Saturday, November 2, 2013

Where Was Your Mother?


Pss. 73: 16 When I thought to know this, it was too painful for me;

Where Was Your Mother?

“Where is your mother?” screamed Grandmom as she walked in the front door to find me dangling from a rope, on a makeshift swing my brother and sister had made, forcing me to be their guinea pig. I dangled from our third floor railing, which ran straight to the first floor where I hung, doe eyed looking at grandmom, then darting my eyes upward and tugging as a sign to ‘pull me up’.

Instead, I was lowered to the floor where my mean grandmother stood, waving her finger at me, scolding me and yelling, “You kids are animals! I’m telling your mother when she gets home!”

And she did. My mother was out at the time, who knows where, and as always, my brother, sister and I got into mischief. Whether it was condiment fights, wrestling matches that brought me to tears, or just plain old name calling. We were the animals in grandmoms eyes. My other brothers were out making their own mischief I imagine, because after all, we WERE animals!

I remember one time placing a ladder out the second floor window to my cousins’ roof next door, so we could climb out the window. We didn’t know danger; all we knew was mischief and being up to no good.

Where was my mother…

When my sister and I were having yet another giggle fest? She was sleeping, awakened by us and ready to whip!

Yeah, a WHIPPING! My sister crawled under the blankets so she didn’t feel the WHIPS me, I didn’t have a thick enough blanket. The fat black extension cord went across my back and legs like glass! I cringed, I cried, I bled, I bruised. All for laughing.

Pss. 25: 18 Look upon mine affliction and my pain; and forgive all my sins.

Where was your mother when you took that first drink?

I’ll tell ya. She had gone off to the ladies room. I was sitting in a smoke-filled bar at a table my father, mother and I were sharing.  My dad went to the front of the bar to chat up some of his shipyard friends, mother went to the ladies room, and there was her whiskey sour, just sitting all alone, looking like a normal breakfast drink with all that orange juice. No harm no foul in me taking a sip, is it?

It was delicious!
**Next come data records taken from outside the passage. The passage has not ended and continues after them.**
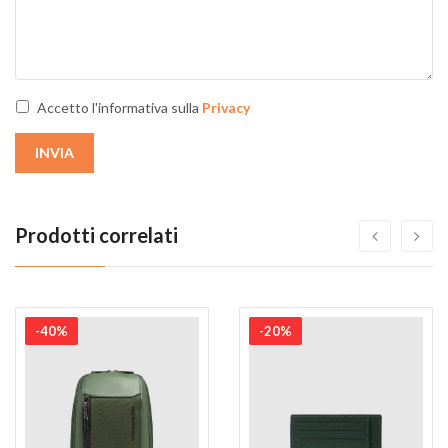
Accetto l'informativa sulla
Privacy
INVIA
Prodotti correlati
-40%
-20%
When my mother returned her glass was empty, my dad rejoined us at the table, but had to return to the bar to get a refill for my mothers drink. No one the wiser. Thus began my drinking, sneaking drinks days, I was nine.

Where was your mother?

Well she was always somewhere, either work, dragging me to the bars to meet my dad after work, or at bingo in my younger years before the trips to the bar. I was the youngest of six kids, so while my brothers were all being neglected; no baseball or football games for my mother and dad, my two oldest were enjoying the drug scene being the hippies that they were, my sister was off finding boyfriends and roaming the streets AWAY from the drunken mother and father and brat for a sister.

Where was your mother when..

My brother was stealing my clothes? She was getting a lock for our drawers, buying a trunk to lock up all of our undergarments, and moving hell and high water for my father NOT to find out or in her words, “he’ll kill him if he ever finds out.”

So what? The pig deserves to die, were my initial thoughts but in later years I had to come to a place of forgiveness, whether I liked it or not, for my sanity’s sake!

One time, when I was sixteen and pregnant, I remember getting so peeved at my bro for his actions, I took all my underwear, placed them in a paper bag, set them on the sofa with a note B.U.T.T!!! Bra and Underwear Taker! He was so mad he flew off the handle, went and got his gun and chased me up the stairs in anger. I ran into the bathroom and he came banging on the door putting a big dent into the wood.

My other brother arrived home in time to stop him, calmed him down, and I got out of the bathroom and left the house for my boyfriends house and awaited for my mother to come home to do SOMETHING about him!

Tell no one!

How frustrating to live in a house, with drunken parents, a pervert for a brother, and no one to care if I was going to live or die at any given moment. My pregnancy was my saving grace. Had I not gotten pregnant, I for sure was heading down a suicidal path.

After I lost the baby at nine months pregnant. I dove! Dove more and more into drinking and drugging. I was 16.

I LOVE YOU MOTHER AND DAD!

Job 14:22 But his flesh upon him shall have pain, and his soul within him shall mourn.